A tiny mound of flesh, as harmless as the sparrow's egg forged out of love or lust the deed was done and so I came to be. In my pulsing cocoon I lay an unknown visitor devoid of sight, flight or fight. Soon my cocoon of shelter will change in readiness for my arrival and I am looking forward to my birthday as with ecstasy I long to gaze upon the faces of those whose ***** I was forged out of.
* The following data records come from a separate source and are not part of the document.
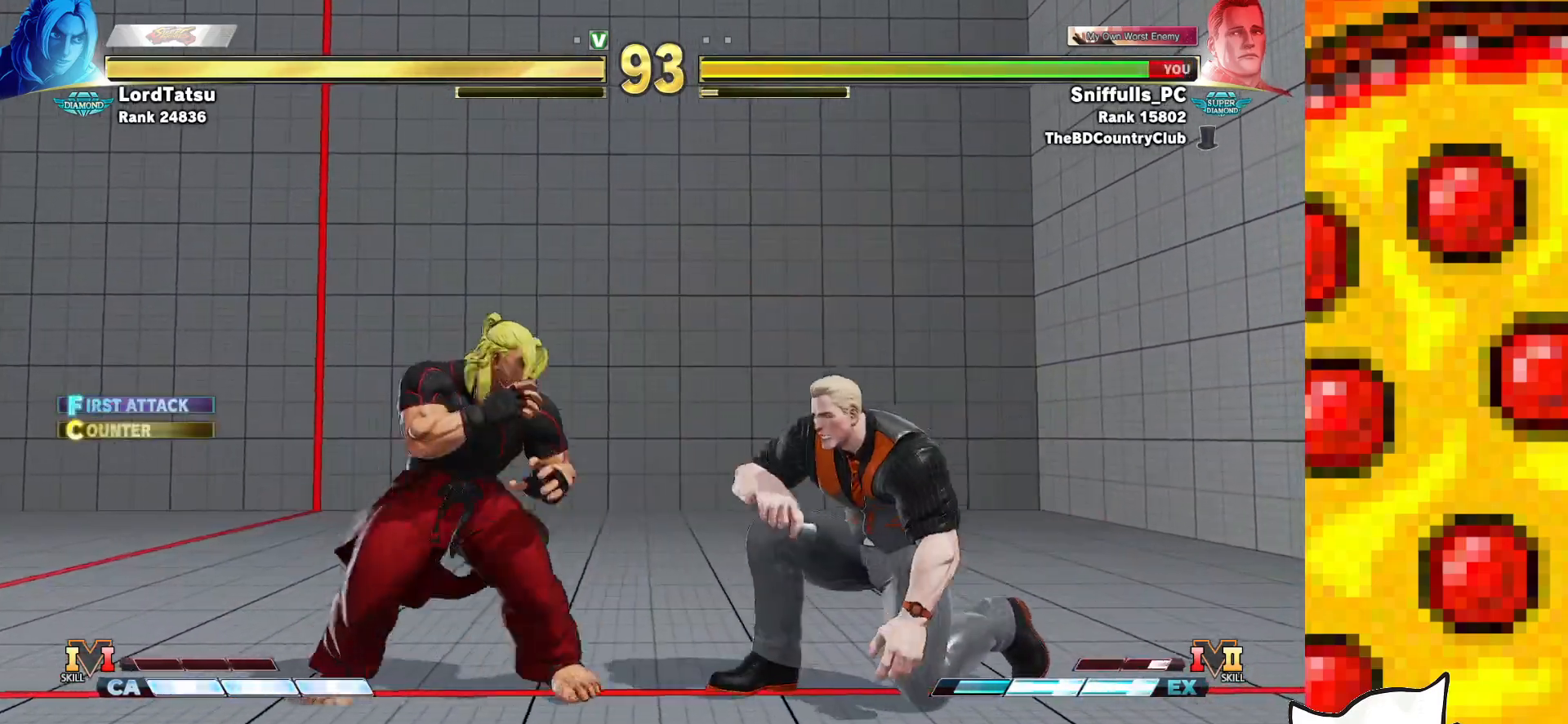
{"buttons": ["DPAD_RIGHT"], "events": [[133, "DPAD_DOWN", "up"]]}
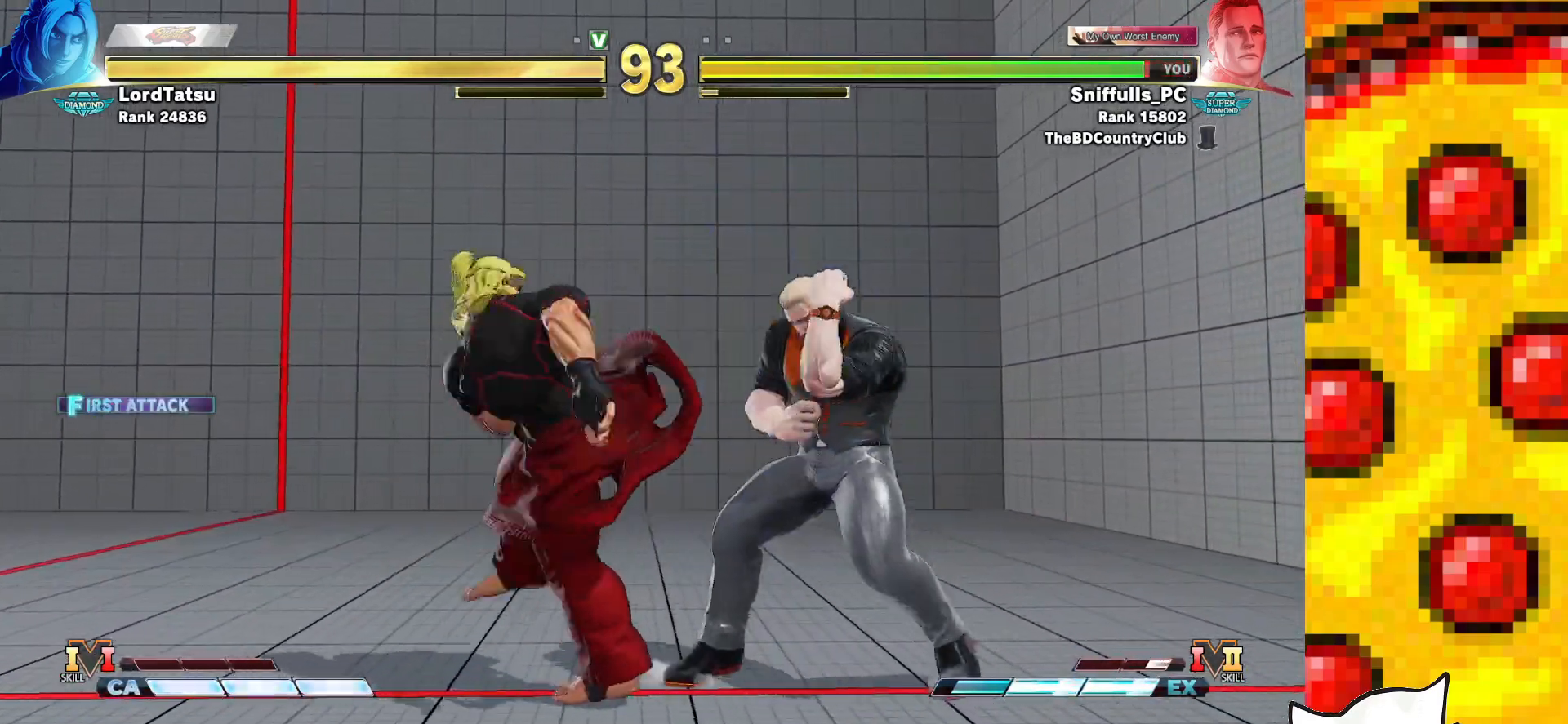
{"buttons": ["DPAD_DOWN", "DPAD_RIGHT"], "events": [[100, "TRIANGLE", "down"], [283, "TRIANGLE", "up"], [400, "DPAD_DOWN", "down"]]}
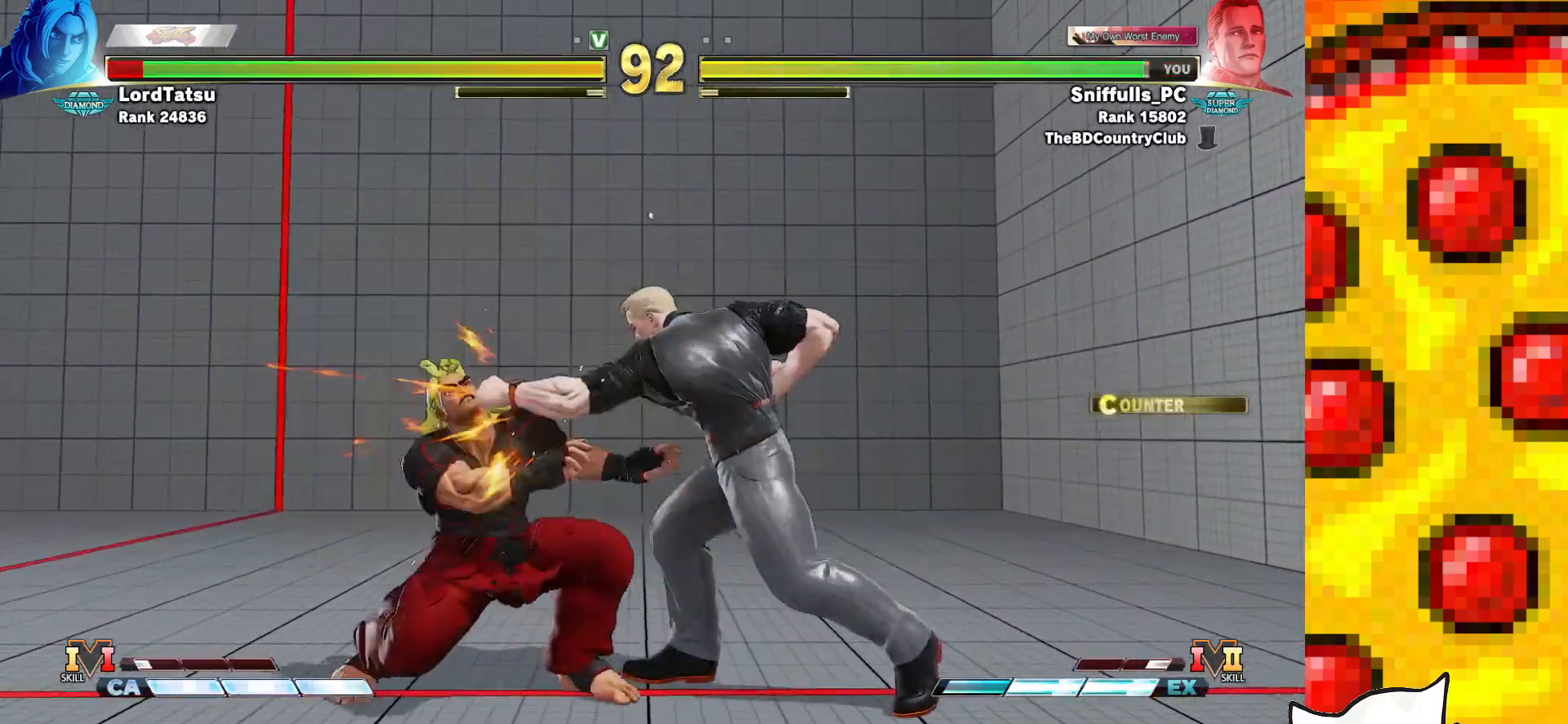
{"buttons": ["DPAD_DOWN", "DPAD_RIGHT"], "events": [[183, "TRIANGLE", "down"], [350, "TRIANGLE", "up"]]}
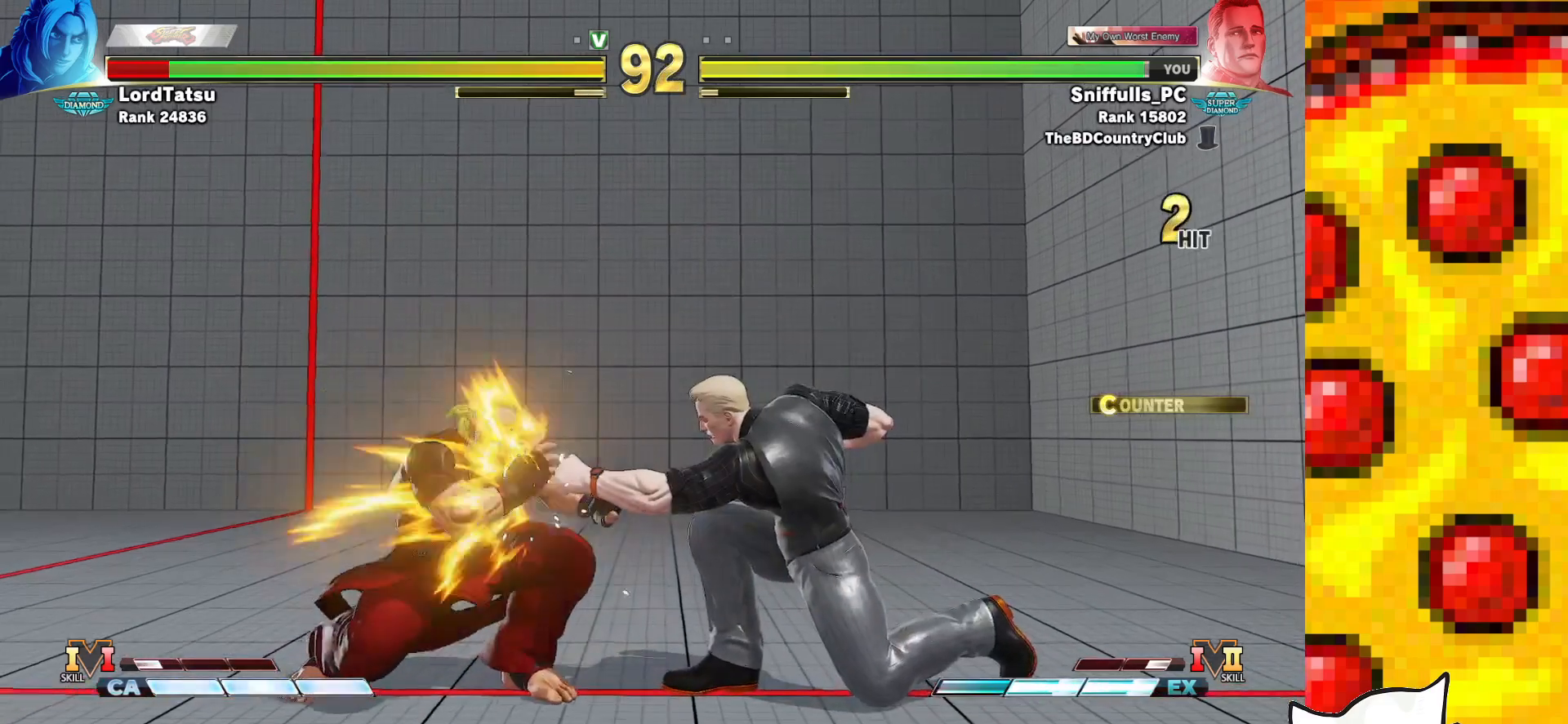
{"buttons": ["DPAD_LEFT"], "events": [[283, "DPAD_DOWN", "up"], [333, "DPAD_RIGHT", "up"], [350, "DPAD_LEFT", "down"]]}
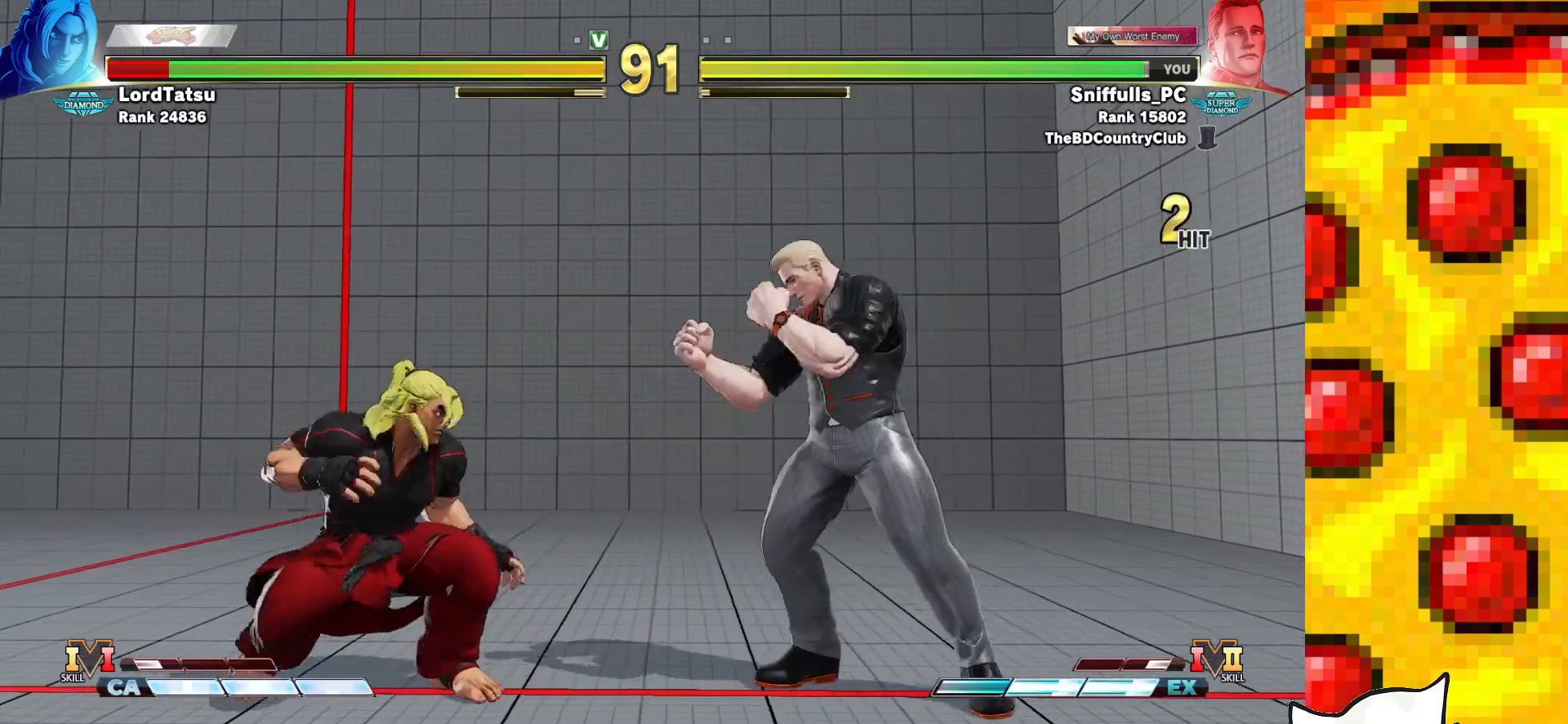
{"buttons": ["DPAD_DOWN", "DPAD_RIGHT"], "events": [[67, "DPAD_DOWN", "down"], [67, "DPAD_LEFT", "up"], [100, "DPAD_RIGHT", "down"]]}
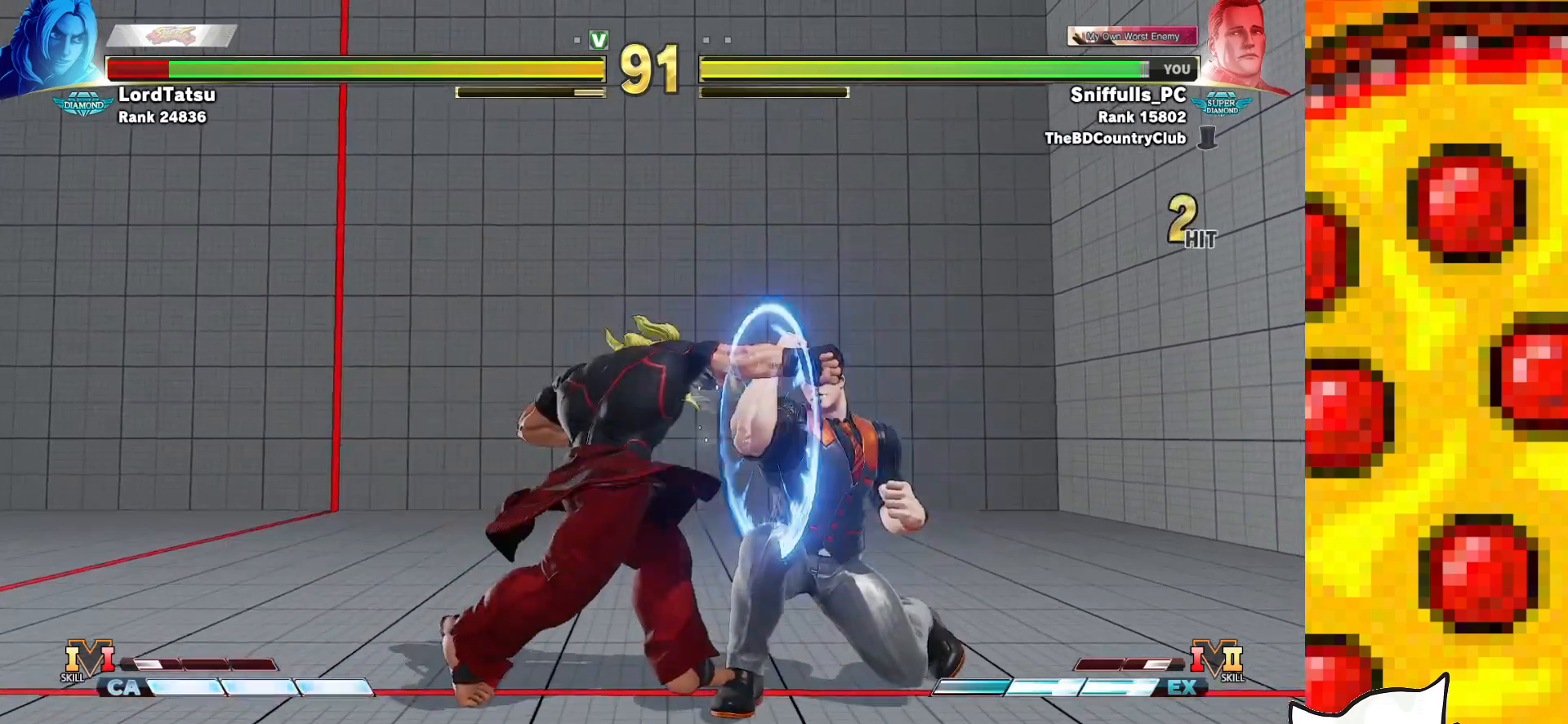
{"buttons": ["DPAD_DOWN", "DPAD_RIGHT"], "events": [[167, "DPAD_DOWN", "up"], [217, "TRIANGLE", "down"], [367, "DPAD_DOWN", "down"], [383, "TRIANGLE", "up"], [417, "DPAD_RIGHT", "up"], [500, "DPAD_RIGHT", "down"]]}
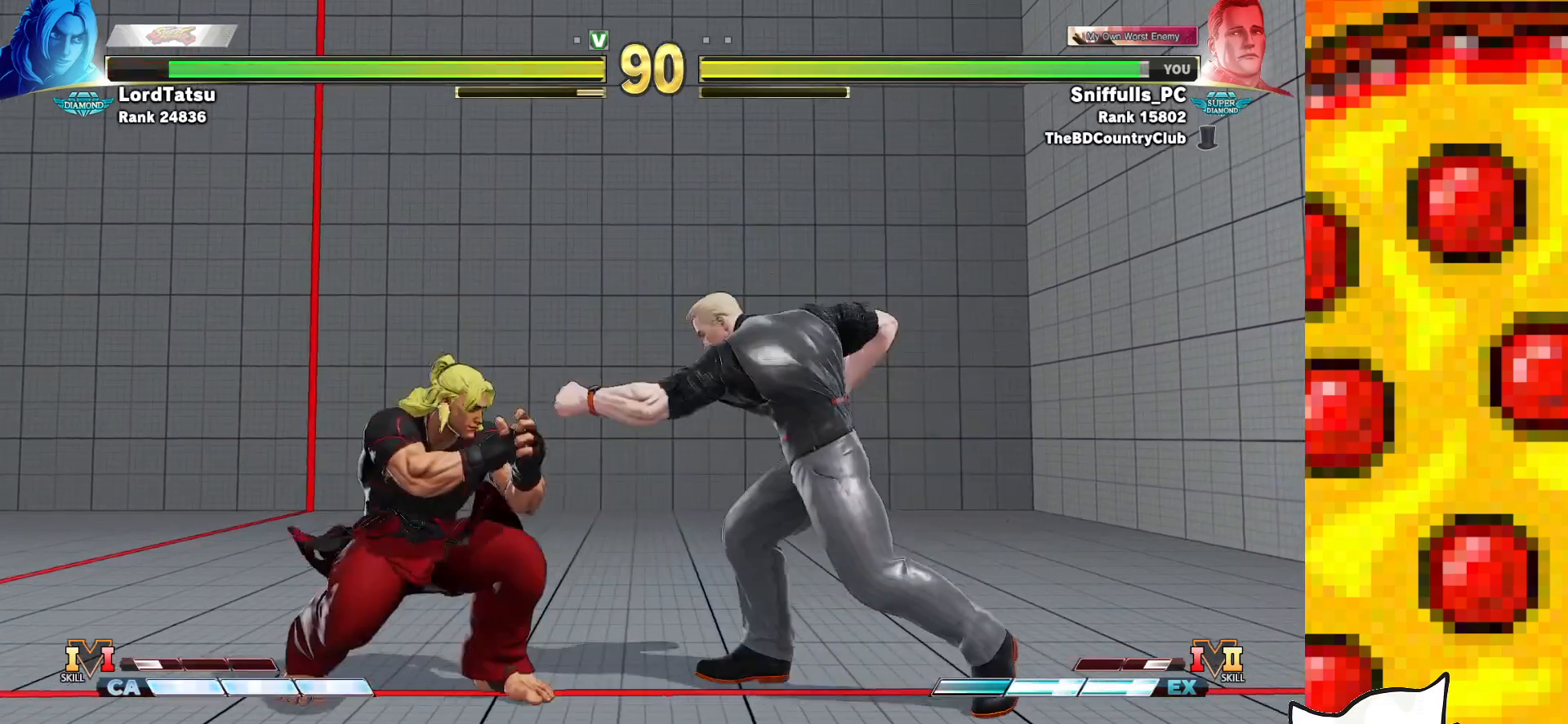
{"buttons": ["DPAD_DOWN", "DPAD_RIGHT"], "events": []}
I hear voices and a gruff voice says "stigma" I wonder if it is my mother's name or my fathers'. Too many voices but it seems we are going to see the doctor. My infantile mind says that must be my father's name but why does Stigma and Doctor seem to me an unusual combination? Though I can't feel, each part of me fears this trip. Even though I am yet to meet these strangers I hear My little feet try to break the barrier between my world and theirs and yet my hands stay folded unwilling to stretch out and help.
I was forcefully ripped and torn apart hacked to pieces by one whose honorable name is engraved on a metal plate somewhere on a hospital door In my prime, gone before my time bud in flame, nipped in society's name A genius waiting to be unveiled turned voice of an aborted future. The deed that made me ashen cold now lies somewhere in a plastic bin, sent to a distant land by the hands of those who forged me never to return from my errand.
My passing was celebrated with two cups of tea and a smile of congratulation from Doctor to Stigma. Before my ears were gone, I heard them call me fetus and wish me a happy birthday. My name is Fetus, I am sixteen weeks old... How soon they forget me, their nameless, faceless, lifeless child. But a voice says to me, can a woman forget her ******* child that she should not have compassion on the child of her womb? Yes, they may forget, yet will I not forget you.